Contract terms that seek to set agreements in stone, preventing their subsequent oral modification (NOM clauses), have long been controversial – but the Supreme Court has ruled in a guideline case that they perform important functions and neither frustrate nor contravene any policy of the law.
 
A property company that operates office developments in London had granted a licence in respect of certain premises to an advertising agency. The agreement stated that it set out all of the terms that had been agreed and that any variations would only take effect if formally approved in writing by both parties.

The agency accumulated licence fee arrears and its director proposed a schedule of payments to a credit controller employed by the company, by which some payments would be deferred and the payment of arrears would be spread over the remainder of the licence period. The company subsequently locked the agency out of the premises, terminated the licence and sued it for the arrears. The agency counterclaimed, seeking damages for wrongful exclusion from the premises.

A judge accepted that the company had, via the credit controller, orally agreed to the schedule of payments. However, he went on to find that the company was entitled to claim the arrears without regard to that agreement because it did not satisfy the formal requirements of the NOM clause. The Court of Appeal later upheld the agency’s challenge to that ruling on the basis that, by orally agreeing to the agency’s proposal, the company had also consented to dispense with the NOM clause and to accept an oral variation of the licence agreement.
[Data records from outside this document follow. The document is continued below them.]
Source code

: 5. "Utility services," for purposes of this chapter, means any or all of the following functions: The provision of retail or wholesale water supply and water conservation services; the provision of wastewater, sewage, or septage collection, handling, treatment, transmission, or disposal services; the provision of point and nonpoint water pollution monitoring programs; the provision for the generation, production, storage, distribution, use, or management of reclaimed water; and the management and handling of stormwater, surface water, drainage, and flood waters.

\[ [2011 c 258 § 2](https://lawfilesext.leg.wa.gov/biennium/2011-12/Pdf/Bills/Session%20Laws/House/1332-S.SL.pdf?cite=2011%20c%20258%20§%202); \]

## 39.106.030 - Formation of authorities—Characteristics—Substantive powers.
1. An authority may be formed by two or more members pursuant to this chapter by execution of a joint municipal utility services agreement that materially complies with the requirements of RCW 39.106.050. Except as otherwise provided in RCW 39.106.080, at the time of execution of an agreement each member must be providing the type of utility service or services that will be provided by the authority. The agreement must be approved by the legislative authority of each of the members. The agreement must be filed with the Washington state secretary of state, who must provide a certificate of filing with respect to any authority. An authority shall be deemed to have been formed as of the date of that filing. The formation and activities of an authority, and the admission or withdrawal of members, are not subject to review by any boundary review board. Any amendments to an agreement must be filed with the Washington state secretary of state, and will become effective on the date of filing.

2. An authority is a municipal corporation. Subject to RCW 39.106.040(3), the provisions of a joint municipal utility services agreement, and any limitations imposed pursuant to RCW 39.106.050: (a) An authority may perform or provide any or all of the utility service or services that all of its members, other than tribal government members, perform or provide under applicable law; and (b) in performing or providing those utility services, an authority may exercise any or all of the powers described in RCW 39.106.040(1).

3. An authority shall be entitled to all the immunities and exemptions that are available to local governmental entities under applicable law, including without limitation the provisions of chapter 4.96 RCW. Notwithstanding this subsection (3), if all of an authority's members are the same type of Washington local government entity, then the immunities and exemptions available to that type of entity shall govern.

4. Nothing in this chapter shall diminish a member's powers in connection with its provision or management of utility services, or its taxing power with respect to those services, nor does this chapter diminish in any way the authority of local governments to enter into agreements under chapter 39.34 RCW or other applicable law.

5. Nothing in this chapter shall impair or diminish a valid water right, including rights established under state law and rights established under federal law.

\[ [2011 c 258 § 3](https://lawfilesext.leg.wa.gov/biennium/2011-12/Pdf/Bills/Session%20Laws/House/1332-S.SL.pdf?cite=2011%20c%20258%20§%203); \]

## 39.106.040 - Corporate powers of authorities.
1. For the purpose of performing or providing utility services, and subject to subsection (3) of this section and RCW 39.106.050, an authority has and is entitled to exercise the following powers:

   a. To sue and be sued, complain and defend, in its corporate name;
In allowing the company’s appeal against that ruling, the Supreme Court noted that NOM clauses are commonplace and perform important purposes. They prevent attempts to undermine written agreements by informal means; they avoid disputes about whether variations are intended and, if so, their exact terms; and they make it easier for corporations to police their own internal rules.

By its decision, the Court of Appeal had overridden the contracting parties’ intention to bind themselves as to the manner in which future changes to their legal relations were to be achieved. In those circumstances, there had been no variation of the licence agreement and the company was entitled to rely on its strict terms.